Vote This Week Could Exempt Manufactured-Homeowners
from Protections that Apply to Other Mortgage Borrowers
The U.S. Senate is poised to pass legislation that will harm some of the most vulnerable of Florida’s homebuyer population by exempting employees of manufactured housing retailers from having to comply with consumer protection laws for home loans.
The Economic Growth, Regulatory Relief and Consumer Protection Act (S. 2155), expected to come up for a vote in the U.S. Senate this week, contains a harmful provision – Section 107, “Protecting Access to Manufactured Homes” — that jeopardizes the financial security of manufactured homeowners, who are often low-income, elderly, and people with disabilities. More than 800,000 Florida families, more than in any other state, and approximately 18 million people nationwide, live in manufactured homes. These residents live in the most persistently poor communities in the country, where manufactured homes provide the main source of affordable housing. The bill is touted as help for small banks, but it promotes abuses by large corporations that own both manufactured housing dealers and lenders.
“In the name of promoting ‘economic growth,’ this bill would undo important steps taken by the Consumer Financial Protection Bureau to give manufactured homeowners the same basic loan safeguards as other homeowners,” said Alice Vickers, director of the Florida Alliance for Consumer Protection. “As a result, more Florida families will be pushed into dangerously expensive mortgages at double-digit interest rates.”
The manufactured housing market is dominated by a handful of national manufacturers and lenders and it is rife with conflicts of interest. It is common for lenders and sellers of manufactured homes to be owned by the same entity or closely affiliated with one another. This creates an incentive for sellers to promote affiliated high-cost loan products rather than marketing a competitor’s more affordable product.
For example, two of the biggest lenders, 21st Mortgage and Vanderbilt, are tied to Berkshire Hathaway, which owns Clayton Homes, the nation’s largest manufactured-home builder and retailer. Such hidden connections encourage sellers to steer buyers toward high-cost loan products from allied companies–and away from more affordable loans offered by competitors. Affiliations like these have led to reports of systematic predatory loan steering throughout the industry.

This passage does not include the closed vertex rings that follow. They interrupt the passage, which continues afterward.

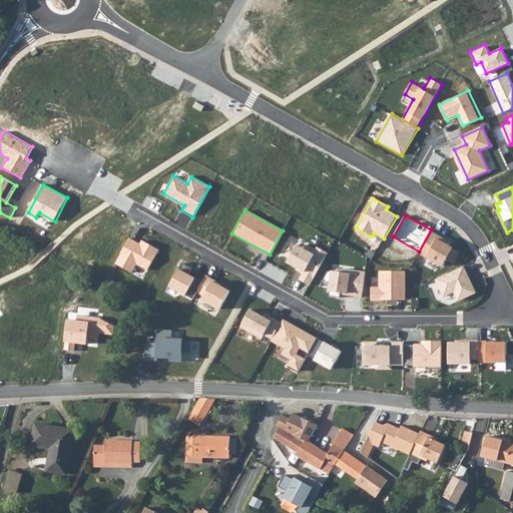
[(419,251),(418,252),(443,266),(447,260),(455,264),(459,254),(451,249),(452,247),(449,245),(451,240),(431,229),(419,251)]
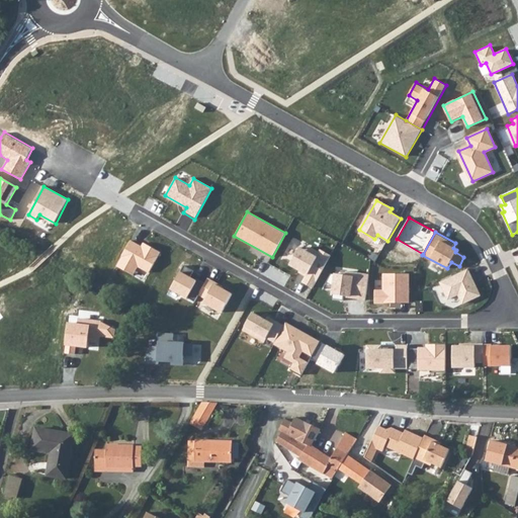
[(161,252),(144,242),(142,246),(131,240),(116,265),(133,275),(138,266),(149,272),(161,252)]
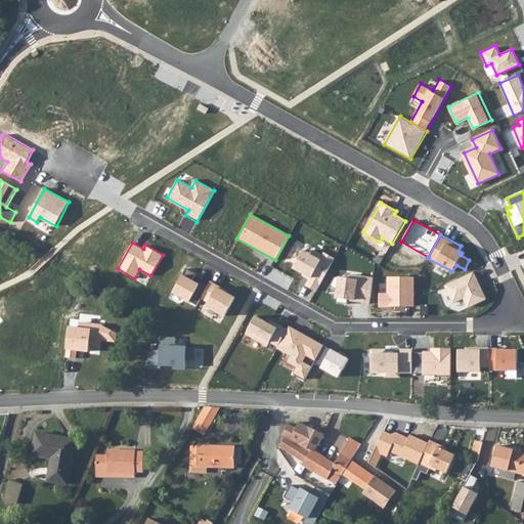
[(316,291),(335,259),(324,253),(322,256),(313,251),(311,256),(303,251),(293,268),(311,278),(307,286),(316,291)]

“This bill will help manufactured home sellers to steer people away from affordable loans and into expensive ones,” said Alys Cohen, staff attorney at the National Consumer Law Center’s Washington office.
The bill would perpetuate the conflicts of interest and steering of consumers to more expensive loans that plague this industry and allow lenders to pass additional costs on to homebuyers. Section 107 would also discourage new lenders from entering the market and undo important steps taken by the Consumer Financial Protection Bureau to give manufactured homeowners the same basic loan protections as other homeowners. This bill would allow sellers of manufactured homes to steer buyers to overpriced loans with onerous terms. While homeowners also would receive other referrals and written disclosures about corporate relationships, those measures can be sidelined by savvy marketing.
“If passed, this bill will do a terrible disservice to the low-and- moderate-income and elderly Americans and people with disabilities who make up a disproportionate share of the manufactured-home population. It would make homeownership more costly for those who can least afford it,” added Cohen.
“Senators Nelson and Rubio should reject this bill and continue to work to find better solutions to address affordability and competition in the manufactured housing market,” said Vickers.